This is a small library intended for finding forms and submitting them with custom data. The primary use case would be for websites that don't have an API. main.py
has example code for logging into github.com
to get a list of your repositories. CSRF tokens are often required for forms and by using the get_forms(url)
method it will automatically populate any anti-CSRF tokens to send with the request.
pip install beautifulsoup4
pip install lxml
crawler = Crawler()
# returns a list of the available forms
forms = crawler.get_forms('https://github.com/login')
# submits the login form
crawler.submit(forms[1], {'login': '---', 'password': '---'})
# just a simple GET request, returns a response object
response = crawler.visit('https://github.com')
# lets use BeautifulSoup to parse the response text
html = BeautifulSoup(response.text, 'lxml')

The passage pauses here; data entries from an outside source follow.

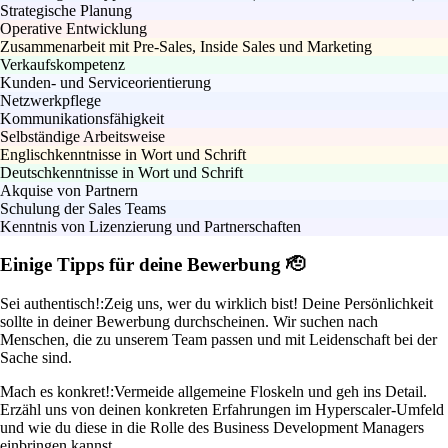
Strategische Planung
Operative Entwicklung
Zusammenarbeit mit Pre-Sales, Inside Sales und Marketing
Verkaufskompetenz
Kunden- und Serviceorientierung
Netzwerkpflege
Kommunikationsfähigkeit
Selbständige Arbeitsweise
Englischkenntnisse in Wort und Schrift
Deutschkenntnisse in Wort und Schrift
Akquise von Partnern
Schulung der Sales Teams
Kenntnis von Lizenzierung und Partnerschaften
Einige Tipps für deine Bewerbung 🫡
Sei authentisch!:
Zeig uns, wer du wirklich bist! Deine Persönlichkeit
sollte in deiner Bewerbung durchscheinen. Wir suchen nach
Menschen, die zu unserem Team passen und mit Leidenschaft bei der
Sache sind.
Mach es konkret!:
Vermeide allgemeine Floskeln und geh ins Detail.
Erzähl uns von deinen konkreten Erfahrungen im Hyperscaler-Umfeld
und wie du diese in die Rolle des Business Development Managers
einbringen kannst.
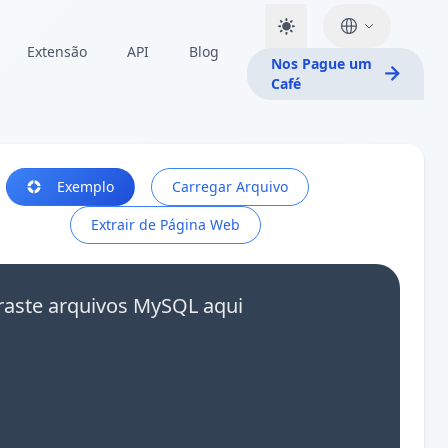
Extensão
API
Blog
Nos Pague um
Café
Exemplo
Carregar Arquivo
Extrair de Página Web
raste arquivos MySQL aqui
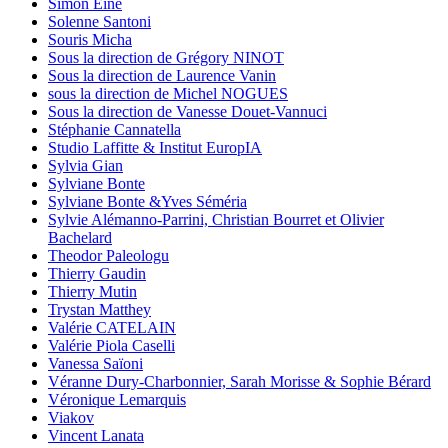
Simon Eine
Solenne Santoni
Souris Micha
Sous la direction de Grégory NINOT
Sous la direction de Laurence Vanin
sous la direction de Michel NOGUES
Sous la direction de Vanesse Douet-Vannuci
Stéphanie Cannatella
Studio Laffitte & Institut EuropIA
Sylvia Gian
Sylviane Bonte
Sylviane Bonte &Yves Séméria
Sylvie Alémanno-Parrini, Christian Bourret et Olivier
Bachelard
Theodor Paleologu
Thierry Gaudin
Thierry Mutin
Trystan Matthey
Valérie CATELAIN
Valérie Piola Caselli
Vanessa Saïoni
Véranne Dury-Charbonnier, Sarah Morisse & Sophie Bérard
Véronique Lemarquis
Viakov
Vincent Lanata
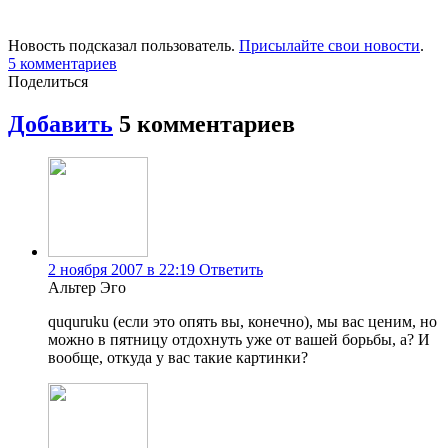
Новость подсказал пользователь.
Присылайте свои новости
.
5
комментариев
Поделиться
Добавить
5
комментариев
2 ноября 2007 в 22:19
Ответить
Альтер Эго
ququruku (если это опять вы, конечно), мы вас ценим, но
можно в пятницу отдохнуть уже от вашей борьбы, а? И
вообще, откуда у вас такие картинки?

# get a list of our repositories by scraping the html
for repo in html.find(id='repo_listing').find_all('span', {'class': 'repo'}):
print repo.text
print '\n', crawler.get_cookies()
print '\n', crawler.get_headers()
Optionally pass a dictionary of headers and/or cookies when instantiating the Crawler
object to have them included with requests. Example usage: you are already authenticated on a website and would like to use your session cookie.
headers = {
'user-agent': 'not-a-bot'
}
cookies = {
'session_id': 'Mp8a8ILEdasfsafau6crICX-1ceAFvVvaWlB'
}
crawler = Crawler(headers, cookies)
crawler.add_to_cookies({'foo': 'bar'})
crawler.get_cookies()
crawler.add_to_headers({'foo': 'bar'})
crawler.get_headers()